12– What, as a publisher, are you most proud of accomplishing? What do you think people have overlooked about your publications? What is your biggest frustration?

13– Who were your early publishing models when starting out?

14– How does New Michigan Press work to engage with your immediate literary community, and community at large? What journals or presses do you see New Michigan Press in dialogue with? How important do you see those dialogues, those conversations?
Well, NMP technically publishes the magazine DIAGRAM <thediagram.com> that I also edit, and our chapbook contest is a joint one. So that's the most obvious by far. The other projects I'm involved in (esp Essay Daily, March Xness) are clearly related by bloodline and aesthetic to some extent. But we're also, I'd say, engaged with things like Octopus, Canary Books, Letter Machine Editions, Calamari Archive, Ugly Duckling, Spork, and a few others that I really admire. 

15– Do you hold regular or occasional readings or launches? How important do you see public readings and other events?
Yes: I like to do them but don't usually have the time or bandwidth to do the logistics, so we do them when we have interesting people to collaborate with who like doing that work (like Drew Burk of Spork, for instance). We did a great event with Sonora Review to splash out our James Franco chapbook too last year.

16– How do you utilize the internet, if at all, to further your goals?

17– Do you take submissions? If so, what aren’t you looking for?

18– Tell me about three of your most recent titles, and why they’re special.

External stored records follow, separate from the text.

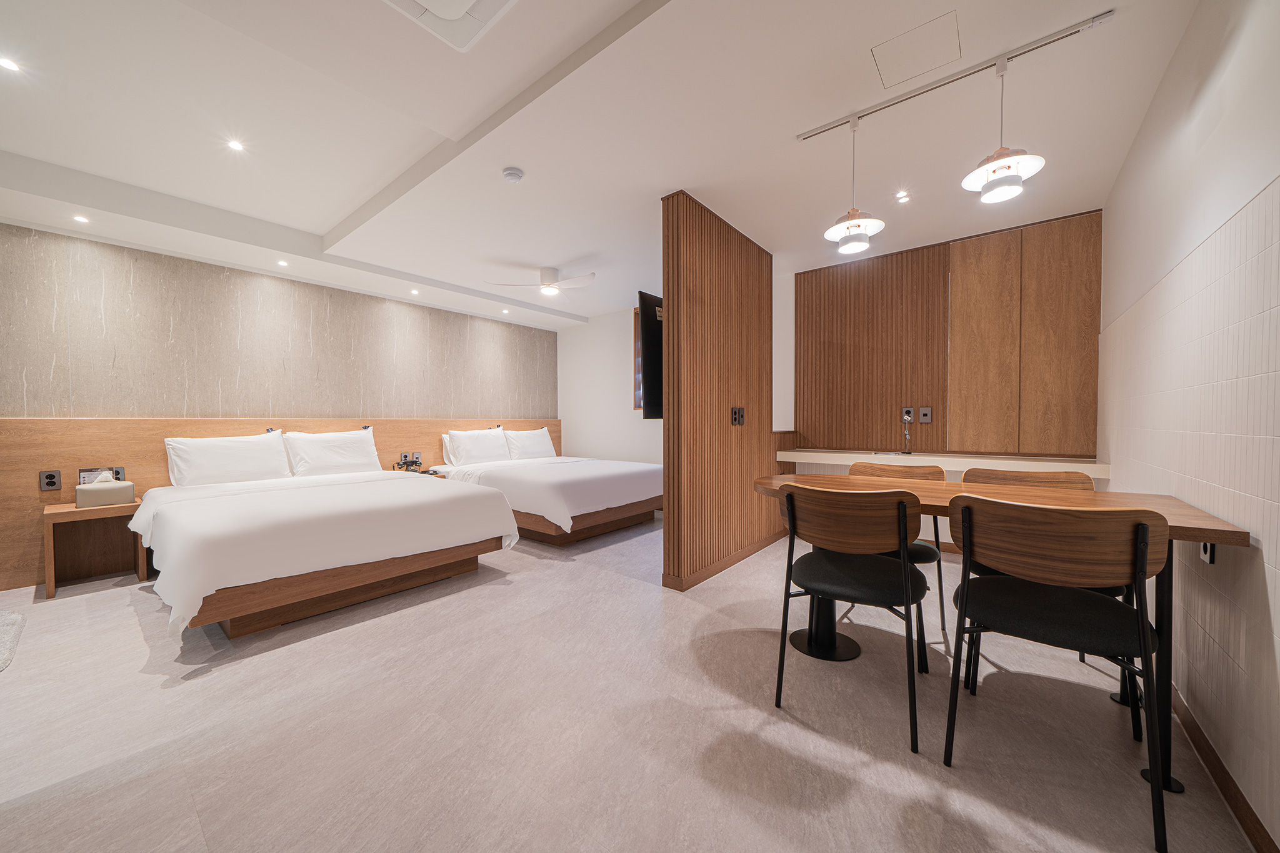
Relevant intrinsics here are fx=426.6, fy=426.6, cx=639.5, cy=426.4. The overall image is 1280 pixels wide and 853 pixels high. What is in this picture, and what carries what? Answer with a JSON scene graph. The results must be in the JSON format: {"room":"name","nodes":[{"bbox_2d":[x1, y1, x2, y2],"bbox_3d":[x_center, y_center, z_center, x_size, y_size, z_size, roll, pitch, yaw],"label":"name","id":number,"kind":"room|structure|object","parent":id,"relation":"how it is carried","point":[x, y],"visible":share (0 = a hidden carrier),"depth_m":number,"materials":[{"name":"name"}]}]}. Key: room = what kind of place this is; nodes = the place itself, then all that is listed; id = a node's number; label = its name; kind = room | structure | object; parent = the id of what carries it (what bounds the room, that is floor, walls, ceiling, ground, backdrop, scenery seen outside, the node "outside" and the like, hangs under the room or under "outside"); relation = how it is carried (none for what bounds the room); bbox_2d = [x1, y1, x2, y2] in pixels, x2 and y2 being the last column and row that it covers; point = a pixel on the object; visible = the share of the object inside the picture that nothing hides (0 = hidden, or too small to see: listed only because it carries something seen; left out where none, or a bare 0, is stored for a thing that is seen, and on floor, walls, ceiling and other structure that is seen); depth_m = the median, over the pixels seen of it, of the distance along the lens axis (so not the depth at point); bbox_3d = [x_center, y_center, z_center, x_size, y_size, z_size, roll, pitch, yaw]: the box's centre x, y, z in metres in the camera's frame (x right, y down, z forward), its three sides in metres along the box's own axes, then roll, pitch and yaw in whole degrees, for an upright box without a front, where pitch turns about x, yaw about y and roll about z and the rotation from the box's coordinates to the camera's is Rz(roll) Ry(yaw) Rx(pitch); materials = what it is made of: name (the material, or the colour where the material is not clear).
{"room":"bedroom","nodes":[
{"label":"bedroom","id":0,"kind":"room"},
{"bbox_2d":[0,224,558,420],"bbox_3d":[-3.173,-0.266,4.089,0.187,2.693,5.739,1,1,39],"label":"left wall","id":1,"kind":"structure","parent":0,"point":[306,401],"depth_m":3.58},
{"bbox_2d":[0,416,556,591],"bbox_3d":[-2.793,0.458,4.380,0.058,1.087,4.897,1,1,39],"label":"headboard","id":2,"kind":"object","parent":1,"relation":"attached to","point":[59,454],"visible":0.52,"depth_m":3.08,"materials":[{"name":"brown wood"}]},
{"bbox_2d":[39,470,61,490],"bbox_3d":[-3.904,0.355,2.824,0.011,0.125,0.078,1,1,39],"label":"socket","id":3,"kind":"object","parent":2,"relation":"attached to","point":[51,479],"visible":0.98,"depth_m":2.82,"materials":[{"name":"black plastic"}]},
{"bbox_2d":[78,467,122,484],"bbox_3d":[-3.817,0.357,3.021,0.020,0.126,0.201,1,1,39],"label":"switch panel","id":4,"kind":"object","parent":2,"relation":"attached to","point":[84,471],"visible":0.59,"depth_m":3.00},
{"bbox_2d":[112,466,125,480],"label":"socket","id":5,"kind":"object","parent":2,"relation":"attached to","point":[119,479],"visible":0.63,"depth_m":3.14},
{"bbox_2d":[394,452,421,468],"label":"telephone","id":6,"kind":"object","parent":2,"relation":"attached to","point":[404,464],"visible":0.99,"depth_m":4.48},
{"bbox_2d":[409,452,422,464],"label":"socket","id":7,"kind":"object","parent":2,"relation":"attached to","point":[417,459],"visible":0.96,"depth_m":4.58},
{"bbox_2d":[393,466,447,478],"bbox_3d":[-2.298,0.720,4.369,0.488,0.529,0.516,1,1,39],"label":"nightstand","id":8,"kind":"object","parent":2,"relation":"attached to","point":[442,476],"visible":0.18,"depth_m":4.37,"materials":[{"name":"wood"}]},
{"bbox_2d":[0,0,1208,327],"bbox_3d":[-0.892,-1.598,2.581,5.881,0.282,6.375,1,1,39],"label":"ceiling","id":9,"kind":"structure","parent":0,"point":[389,177],"depth_m":2.13,"materials":[{"name":"white paint"}]},
{"bbox_2d":[0,56,20,71],"bbox_3d":[-2.847,-1.629,1.914,0.090,0.008,0.088,1,1,39],"label":"recessed light","id":10,"kind":"object","parent":9,"relation":"in","point":[6,63],"visible":0.98,"depth_m":1.92,"materials":[{"name":"white"}]},
{"bbox_2d":[72,213,89,223],"bbox_3d":[-3.729,-1.384,2.843,0.091,0.008,0.087,1,1,39],"label":"recessed light","id":11,"kind":"object","parent":9,"relation":"in","point":[79,217],"visible":0.97,"depth_m":2.84,"materials":[{"name":"white"}]},
{"bbox_2d":[226,138,244,151],"bbox_3d":[-2.354,-1.638,2.481,0.090,0.007,0.088,1,1,39],"label":"recessed light","id":12,"kind":"object","parent":9,"relation":"in","point":[236,145],"visible":0.97,"depth_m":2.48,"materials":[{"name":"white"}]},
{"bbox_2d":[275,258,288,266],"bbox_3d":[-3.000,-1.371,3.584,0.099,0.013,0.095,1,1,39],"label":"recessed light","id":13,"kind":"object","parent":9,"relation":"in","point":[281,262],"visible":0.97,"depth_m":3.58,"materials":[{"name":"white"}]},
{"bbox_2d":[408,287,419,295],"bbox_3d":[-2.328,-1.387,4.398,0.106,0.013,0.102,1,1,39],"label":"recessed light","id":14,"kind":"object","parent":9,"relation":"in","point":[414,292],"visible":0.97,"depth_m":4.39,"materials":[{"name":"white"}]},
{"bbox_2d":[381,0,516,50],"bbox_3d":[-0.689,-1.513,1.372,0.506,0.082,0.488,1,1,39],"label":"air conditioner","id":15,"kind":"object","parent":9,"relation":"in","point":[459,3],"visible":0.98,"depth_m":1.56,"materials":[{"name":"white plastic"}]},
{"bbox_2d":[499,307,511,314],"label":"recessed light","id":16,"kind":"object","parent":9,"relation":"in","point":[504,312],"visible":0.98,"depth_m":5.32,"materials":[{"name":"white"}]},
{"bbox_2d":[501,166,524,183],"bbox_3d":[-0.749,-1.464,2.501,0.118,0.036,0.117,1,1,39],"label":"smoke detector","id":17,"kind":"object","parent":9,"relation":"attached to","point":[514,172],"visible":0.98,"depth_m":2.47,"materials":[{"name":"white plastic"}]},
{"bbox_2d":[488,265,594,298],"bbox_3d":[-0.807,-1.377,4.016,0.844,0.256,0.856,-1,1,-37],"label":"ceiling fan","id":18,"kind":"object","parent":9,"relation":"hanging from","point":[549,274],"visible":0.99,"depth_m":3.97,"materials":[{"name":"white plastic"}]},
{"bbox_2d":[895,190,911,202],"bbox_3d":[1.711,-1.496,2.776,0.089,0.006,0.093,1,1,39],"label":"recessed light","id":19,"kind":"object","parent":9,"relation":"in","point":[902,197],"visible":0.97,"depth_m":2.77,"materials":[{"name":"white"}]},
{"bbox_2d":[871,10,960,88],"bbox_3d":[1.105,-1.494,1.711,0.265,0.006,0.269,1,1,39],"label":"access panel","id":20,"kind":"object","parent":9,"relation":"in","point":[912,73],"visible":0.98,"depth_m":1.70,"materials":[{"name":"white paint"}]},
{"bbox_2d":[796,8,1117,141],"bbox_3d":[1.320,-1.491,1.855,1.239,0.037,0.058,1,1,39],"label":"track light rail","id":21,"kind":"object","parent":9,"relation":"attached to","point":[812,132],"visible":0.97,"depth_m":1.80,"materials":[{"name":"metal"}]},
{"bbox_2d":[823,115,885,256],"bbox_3d":[1.013,-1.165,2.042,0.261,0.604,0.260,1,1,39],"label":"pendant lamp","id":22,"kind":"object","parent":21,"relation":"hanging from","point":[855,227],"visible":1,"depth_m":2.02,"materials":[{"name":"white metal"}]},
{"bbox_2d":[960,53,1044,205],"bbox_3d":[1.435,-1.197,1.705,0.266,0.537,0.264,1,1,39],"label":"pendant lamp","id":23,"kind":"object","parent":21,"relation":"hanging from","point":[1010,192],"visible":0.99,"depth_m":1.69,"materials":[{"name":"white metal"}]},
{"bbox_2d":[556,305,663,465],"bbox_3d":[0.058,-0.283,5.479,3.258,2.644,0.160,1,1,39],"label":"back wall","id":24,"kind":"structure","parent":0,"point":[622,369],"depth_m":5.82,"materials":[{"name":"white paint"}]},
{"bbox_2d":[633,301,642,410],"bbox_3d":[0.287,-0.824,5.030,0.884,1.298,0.113,1,1,39],"label":"window","id":25,"kind":"structure","parent":24,"relation":"in","point":[634,337],"depth_m":5.25,"materials":[{"name":"brown wood"}]},
{"bbox_2d":[0,507,1265,852],"bbox_3d":[-0.745,1.104,2.539,5.675,0.103,6.609,1,1,39],"label":"floor","id":26,"kind":"structure","parent":0,"point":[617,583],"depth_m":1.51,"materials":[{"name":"tile"}]},
{"bbox_2d":[0,607,26,671],"bbox_3d":[-3.347,1.039,1.899,0.775,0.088,0.644,1,1,39],"label":"rug","id":27,"kind":"object","parent":26,"relation":"on","point":[14,617],"visible":1,"depth_m":2.13,"materials":[{"name":"grey carpet"}]},
{"bbox_2d":[42,499,146,598],"bbox_3d":[-3.662,0.810,2.897,0.446,0.504,0.434,1,1,39],"label":"nightstand","id":28,"kind":"object","parent":26,"relation":"on","point":[76,510],"visible":0.83,"depth_m":2.90,"materials":[{"name":"brown wood"}]},
{"bbox_2d":[76,473,134,508],"bbox_3d":[-3.641,0.425,2.911,0.170,0.203,0.234,1,1,39],"label":"tissue box","id":29,"kind":"object","parent":28,"relation":"on","point":[111,488],"visible":1,"depth_m":2.86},
{"bbox_2d":[129,464,521,643],"bbox_3d":[-2.235,0.583,3.117,2.202,0.929,1.810,1,1,39],"label":"bed","id":30,"kind":"object","parent":26,"relation":"on","point":[196,588],"visible":0.99,"depth_m":2.48,"materials":[{"name":"white fabric"}]},
{"bbox_2d":[164,430,290,486],"bbox_3d":[-3.224,0.251,3.380,0.291,0.406,0.713,1,1,39],"label":"pillow","id":31,"kind":"object","parent":30,"relation":"on","point":[241,456],"visible":0.99,"depth_m":3.28,"materials":[{"name":"white fabric"}]},
{"bbox_2d":[281,427,384,476],"bbox_3d":[-2.756,0.238,3.875,0.289,0.416,0.723,1,1,39],"label":"pillow","id":32,"kind":"object","parent":30,"relation":"on","point":[322,459],"visible":0.99,"depth_m":3.78,"materials":[{"name":"white fabric"}]},
{"bbox_2d":[428,454,663,545],"bbox_3d":[-0.939,0.544,4.677,2.208,0.956,1.775,1,1,39],"label":"bed","id":33,"kind":"object","parent":26,"relation":"on","point":[627,474],"visible":0.81,"depth_m":4.05,"materials":[{"name":"white fabric"}]},
{"bbox_2d":[441,427,511,466],"bbox_3d":[-1.855,0.230,4.912,0.304,0.409,0.740,1,1,39],"label":"pillow","id":34,"kind":"object","parent":33,"relation":"on","point":[469,439],"visible":0.99,"depth_m":4.78,"materials":[{"name":"white fabric"}]},
{"bbox_2d":[501,425,557,460],"bbox_3d":[-1.393,0.215,5.470,0.289,0.423,0.709,1,1,39],"label":"pillow","id":35,"kind":"object","parent":33,"relation":"on","point":[537,449],"visible":0.9,"depth_m":5.35,"materials":[{"name":"white fabric"}]},
{"bbox_2d":[770,481,933,753],"bbox_3d":[0.848,0.640,1.708,0.515,0.849,0.535,1,1,39],"label":"chair","id":36,"kind":"object","parent":26,"relation":"on","point":[905,593],"visible":1,"depth_m":1.57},
{"bbox_2d":[845,460,950,658],"bbox_3d":[1.344,0.627,2.280,0.514,0.861,0.531,1,1,39],"label":"chair","id":37,"kind":"object","parent":26,"relation":"on","point":[892,471],"visible":0.35,"depth_m":2.25,"materials":[{"name":"brown wood"}]},
{"bbox_2d":[751,473,1250,793],"bbox_3d":[1.231,0.683,1.869,1.595,0.765,0.777,1,1,39],"label":"dining table","id":38,"kind":"object","parent":26,"relation":"on","point":[1185,520],"visible":0.48,"depth_m":1.57,"materials":[{"name":"brown wood"}]},
{"bbox_2d":[957,466,1121,702],"bbox_3d":[1.744,0.634,1.879,0.511,0.860,0.534,1,1,39],"label":"chair","id":39,"kind":"object","parent":26,"relation":"on","point":[978,474],"visible":0.24,"depth_m":1.99,"materials":[{"name":"brown wood"}]},
{"bbox_2d":[940,493,1172,852],"bbox_3d":[1.278,0.642,1.369,0.503,0.852,0.514,1,1,39],"label":"chair","id":40,"kind":"object","parent":26,"relation":"on","point":[1143,528],"visible":1,"depth_m":1.23,"materials":[{"name":"brown"}]},
{"bbox_2d":[660,192,780,590],"bbox_3d":[0.703,-0.235,3.321,0.145,2.540,1.580,1,1,39],"label":"partition wall","id":41,"kind":"structure","parent":0,"point":[705,257],"depth_m":2.96,"materials":[{"name":"brown wood"}]},
{"bbox_2d":[637,290,664,419],"bbox_3d":[0.383,-0.491,3.368,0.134,0.881,1.183,1,1,39],"label":"television","id":42,"kind":"object","parent":41,"relation":"attached to","point":[647,332],"visible":0.51,"depth_m":2.94,"materials":[{"name":"black plastic"}]},
{"bbox_2d":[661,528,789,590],"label":"baseboard","id":43,"kind":"structure","parent":41,"relation":"attached to","point":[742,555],"depth_m":3.12,"materials":[{"name":"brown wood"}]},
{"bbox_2d":[730,406,744,425],"bbox_3d":[0.722,-0.077,3.141,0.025,0.137,0.144,1,1,39],"label":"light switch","id":44,"kind":"object","parent":41,"relation":"attached to","point":[735,411],"visible":0.98,"depth_m":3.13,"materials":[{"name":"black metal"}]},
{"bbox_2d":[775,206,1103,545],"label":"back wall","id":45,"kind":"structure","parent":0,"point":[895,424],"depth_m":3.61,"materials":[{"name":"brown wood"}]},
{"bbox_2d":[900,406,913,422],"bbox_3d":[2.250,-0.096,3.590,0.077,0.133,0.016,1,1,39],"label":"socket","id":46,"kind":"object","parent":45,"relation":"attached to","point":[907,414],"visible":0.99,"depth_m":3.58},
{"bbox_2d":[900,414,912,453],"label":"cord","id":47,"kind":"object","parent":46,"relation":"hanging from","point":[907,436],"visible":0.98,"depth_m":3.51,"materials":[{"name":"plastic"}]},
{"bbox_2d":[918,406,932,423],"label":"socket","id":48,"kind":"object","parent":45,"relation":"attached to","point":[922,411],"visible":0.97,"depth_m":3.51,"materials":[{"name":"metal"}]},
{"bbox_2d":[778,448,1109,476],"bbox_3d":[2.226,0.270,3.446,2.193,0.096,0.474,1,1,39],"label":"counter","id":49,"kind":"object","parent":45,"relation":"attached to","point":[855,456],"visible":0.74,"depth_m":3.13,"materials":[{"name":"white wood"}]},
{"bbox_2d":[1098,0,1279,852],"bbox_3d":[1.334,-0.221,0.659,0.154,2.644,6.230,1,1,39],"label":"right wall","id":50,"kind":"structure","parent":0,"point":[1275,612],"depth_m":1.33,"materials":[{"name":"white tile"}]},
{"bbox_2d":[1198,541,1215,563],"bbox_3d":[1.788,0.372,1.347,0.011,0.111,0.086,1,1,39],"label":"wall socket","id":51,"kind":"object","parent":50,"relation":"attached to","point":[1208,545],"visible":0.47,"depth_m":1.33,"materials":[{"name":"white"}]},
{"bbox_2d":[1171,686,1278,852],"bbox_3d":[1.248,1.045,0.689,0.014,0.083,5.448,1,1,39],"label":"baseboard","id":52,"kind":"structure","parent":50,"relation":"attached to","point":[1213,754],"depth_m":1.23,"materials":[{"name":"brown wood"}]}
]}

I want to shout out this forthcoming Craig Arnold book in part because it's a series of essays or prose poems about volcanoes, which is obviously made much more resonant by his likely disappearance into one. He was a wonderful poet, and we're really excited about doing this last book of his right. That should come out in the fall.

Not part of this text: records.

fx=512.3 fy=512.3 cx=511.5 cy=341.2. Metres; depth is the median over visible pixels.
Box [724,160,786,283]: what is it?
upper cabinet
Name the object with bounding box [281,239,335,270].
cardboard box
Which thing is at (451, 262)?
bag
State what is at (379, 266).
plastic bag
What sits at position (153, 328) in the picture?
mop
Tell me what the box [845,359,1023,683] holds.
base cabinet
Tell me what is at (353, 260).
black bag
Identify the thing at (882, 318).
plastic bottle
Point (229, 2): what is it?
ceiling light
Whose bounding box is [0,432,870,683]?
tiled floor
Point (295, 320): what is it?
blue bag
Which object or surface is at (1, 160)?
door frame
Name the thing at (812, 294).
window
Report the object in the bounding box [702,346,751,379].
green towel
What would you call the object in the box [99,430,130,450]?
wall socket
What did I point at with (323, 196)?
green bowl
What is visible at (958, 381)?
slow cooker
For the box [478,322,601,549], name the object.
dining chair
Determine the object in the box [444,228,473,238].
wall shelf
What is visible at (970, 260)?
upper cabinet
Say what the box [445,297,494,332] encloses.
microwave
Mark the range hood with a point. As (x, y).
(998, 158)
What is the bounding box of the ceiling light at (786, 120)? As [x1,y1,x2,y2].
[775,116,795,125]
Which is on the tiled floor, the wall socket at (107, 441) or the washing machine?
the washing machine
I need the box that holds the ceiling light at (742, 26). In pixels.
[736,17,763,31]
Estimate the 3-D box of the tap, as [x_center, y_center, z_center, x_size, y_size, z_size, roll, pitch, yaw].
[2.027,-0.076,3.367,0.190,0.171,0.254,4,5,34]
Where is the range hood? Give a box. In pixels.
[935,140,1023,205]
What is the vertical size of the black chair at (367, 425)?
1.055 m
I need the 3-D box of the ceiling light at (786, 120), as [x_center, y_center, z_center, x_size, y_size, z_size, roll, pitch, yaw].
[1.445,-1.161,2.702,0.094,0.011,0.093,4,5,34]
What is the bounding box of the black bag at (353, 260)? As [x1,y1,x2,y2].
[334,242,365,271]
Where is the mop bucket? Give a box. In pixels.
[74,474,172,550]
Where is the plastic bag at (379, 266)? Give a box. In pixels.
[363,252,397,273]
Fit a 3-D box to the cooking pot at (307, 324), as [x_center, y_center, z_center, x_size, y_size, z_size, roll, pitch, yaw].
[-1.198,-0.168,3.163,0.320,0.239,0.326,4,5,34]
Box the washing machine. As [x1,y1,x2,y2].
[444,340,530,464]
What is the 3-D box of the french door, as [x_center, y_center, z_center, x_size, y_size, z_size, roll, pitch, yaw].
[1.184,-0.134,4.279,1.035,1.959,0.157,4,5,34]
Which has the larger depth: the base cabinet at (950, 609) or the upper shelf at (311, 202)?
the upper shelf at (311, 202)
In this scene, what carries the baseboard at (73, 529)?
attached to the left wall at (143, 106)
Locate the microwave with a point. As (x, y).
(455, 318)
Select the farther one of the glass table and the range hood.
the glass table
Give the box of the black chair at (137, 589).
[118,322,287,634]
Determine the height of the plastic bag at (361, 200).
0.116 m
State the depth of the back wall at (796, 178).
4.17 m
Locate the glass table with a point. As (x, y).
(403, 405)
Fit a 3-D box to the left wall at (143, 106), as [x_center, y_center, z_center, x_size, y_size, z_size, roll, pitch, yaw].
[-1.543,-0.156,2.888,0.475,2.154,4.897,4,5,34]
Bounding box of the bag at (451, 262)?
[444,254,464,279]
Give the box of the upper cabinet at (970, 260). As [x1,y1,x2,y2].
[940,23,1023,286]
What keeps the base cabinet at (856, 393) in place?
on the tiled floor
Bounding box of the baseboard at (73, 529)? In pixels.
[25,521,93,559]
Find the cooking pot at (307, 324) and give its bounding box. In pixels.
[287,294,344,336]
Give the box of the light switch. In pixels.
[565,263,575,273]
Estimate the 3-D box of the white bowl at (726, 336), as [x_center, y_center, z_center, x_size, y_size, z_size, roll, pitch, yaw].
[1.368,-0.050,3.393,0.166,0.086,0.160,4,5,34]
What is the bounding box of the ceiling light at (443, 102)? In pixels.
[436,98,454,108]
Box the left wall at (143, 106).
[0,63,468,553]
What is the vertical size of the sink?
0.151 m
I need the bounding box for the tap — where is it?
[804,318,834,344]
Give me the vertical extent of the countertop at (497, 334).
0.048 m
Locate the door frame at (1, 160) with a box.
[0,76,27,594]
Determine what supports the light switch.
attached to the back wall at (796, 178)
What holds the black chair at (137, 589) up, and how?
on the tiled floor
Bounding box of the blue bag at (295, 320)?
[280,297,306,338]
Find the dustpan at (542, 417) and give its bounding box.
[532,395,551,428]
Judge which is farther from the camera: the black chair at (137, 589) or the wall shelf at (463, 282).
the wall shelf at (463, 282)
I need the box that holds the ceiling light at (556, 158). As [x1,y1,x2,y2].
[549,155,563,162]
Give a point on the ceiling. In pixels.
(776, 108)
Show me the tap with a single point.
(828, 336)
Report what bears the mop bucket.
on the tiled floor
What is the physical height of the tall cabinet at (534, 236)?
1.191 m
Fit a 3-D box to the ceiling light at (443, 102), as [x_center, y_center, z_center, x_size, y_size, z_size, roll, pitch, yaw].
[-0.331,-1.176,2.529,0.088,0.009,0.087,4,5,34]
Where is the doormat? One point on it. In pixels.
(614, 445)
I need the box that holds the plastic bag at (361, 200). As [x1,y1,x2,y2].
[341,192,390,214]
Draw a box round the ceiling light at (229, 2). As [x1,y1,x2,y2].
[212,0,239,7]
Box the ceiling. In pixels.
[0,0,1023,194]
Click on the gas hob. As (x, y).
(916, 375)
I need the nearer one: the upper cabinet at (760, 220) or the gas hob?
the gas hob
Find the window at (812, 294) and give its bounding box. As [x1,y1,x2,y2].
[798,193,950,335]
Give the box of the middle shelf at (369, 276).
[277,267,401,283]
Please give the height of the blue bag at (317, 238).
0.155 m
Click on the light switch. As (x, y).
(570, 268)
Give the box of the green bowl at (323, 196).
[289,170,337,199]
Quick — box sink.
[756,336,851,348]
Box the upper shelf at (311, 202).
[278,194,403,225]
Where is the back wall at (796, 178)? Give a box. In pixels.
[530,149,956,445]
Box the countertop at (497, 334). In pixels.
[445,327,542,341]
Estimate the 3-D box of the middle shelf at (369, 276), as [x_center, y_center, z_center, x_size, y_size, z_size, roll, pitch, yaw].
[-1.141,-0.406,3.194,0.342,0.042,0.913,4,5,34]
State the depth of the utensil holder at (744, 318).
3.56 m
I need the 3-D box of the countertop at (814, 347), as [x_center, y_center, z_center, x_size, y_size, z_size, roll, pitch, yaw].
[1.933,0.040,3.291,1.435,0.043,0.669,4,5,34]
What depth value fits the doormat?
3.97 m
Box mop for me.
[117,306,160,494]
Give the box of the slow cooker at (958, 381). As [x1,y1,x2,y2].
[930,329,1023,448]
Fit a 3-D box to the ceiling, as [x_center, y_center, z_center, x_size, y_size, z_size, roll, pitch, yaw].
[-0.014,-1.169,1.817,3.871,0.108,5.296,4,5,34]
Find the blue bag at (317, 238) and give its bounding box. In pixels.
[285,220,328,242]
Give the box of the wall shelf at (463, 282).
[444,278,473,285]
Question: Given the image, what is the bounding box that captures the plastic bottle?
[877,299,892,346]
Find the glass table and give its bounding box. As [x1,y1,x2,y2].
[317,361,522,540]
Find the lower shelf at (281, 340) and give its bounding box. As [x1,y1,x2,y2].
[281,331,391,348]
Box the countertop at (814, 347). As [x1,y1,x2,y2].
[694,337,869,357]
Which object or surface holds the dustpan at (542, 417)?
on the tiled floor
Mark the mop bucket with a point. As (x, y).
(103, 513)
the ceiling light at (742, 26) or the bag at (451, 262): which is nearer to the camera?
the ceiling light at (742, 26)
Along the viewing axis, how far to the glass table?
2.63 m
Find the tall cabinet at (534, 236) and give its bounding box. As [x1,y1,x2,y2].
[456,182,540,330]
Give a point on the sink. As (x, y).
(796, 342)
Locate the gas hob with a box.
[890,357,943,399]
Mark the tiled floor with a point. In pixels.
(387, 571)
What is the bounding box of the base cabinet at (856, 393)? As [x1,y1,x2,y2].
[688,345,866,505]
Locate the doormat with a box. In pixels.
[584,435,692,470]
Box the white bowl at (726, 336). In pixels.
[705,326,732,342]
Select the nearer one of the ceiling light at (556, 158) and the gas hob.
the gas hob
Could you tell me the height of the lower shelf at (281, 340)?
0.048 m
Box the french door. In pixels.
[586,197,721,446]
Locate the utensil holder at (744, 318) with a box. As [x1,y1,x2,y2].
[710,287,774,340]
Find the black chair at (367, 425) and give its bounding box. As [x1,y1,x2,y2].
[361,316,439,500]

Nice Things By James Franco is also one I like a lot. It consists of text by Franco edited (it's unclear how edited and from what and in what ways--it's like a black box between Franco or the idea of Franco and the reader) into poems and prose by Sean Lovelace and Mark Neely. It's a really funny and strange project and one that I think is certainly among Franco's best.

Last, I'll shout out Apocalypse How? by Adrienne Celt. Adrienne's an acquaintance here in Tucson and an excellent fiction writer, but she sent this weird fucking book of sharp existential comics about animals to the chapbook contest last year. I loved its craft and its wit, but it took me a while to get my head around it. It's also the first mostly-visual book we've done, and I think it's just excellent and bizarro all around.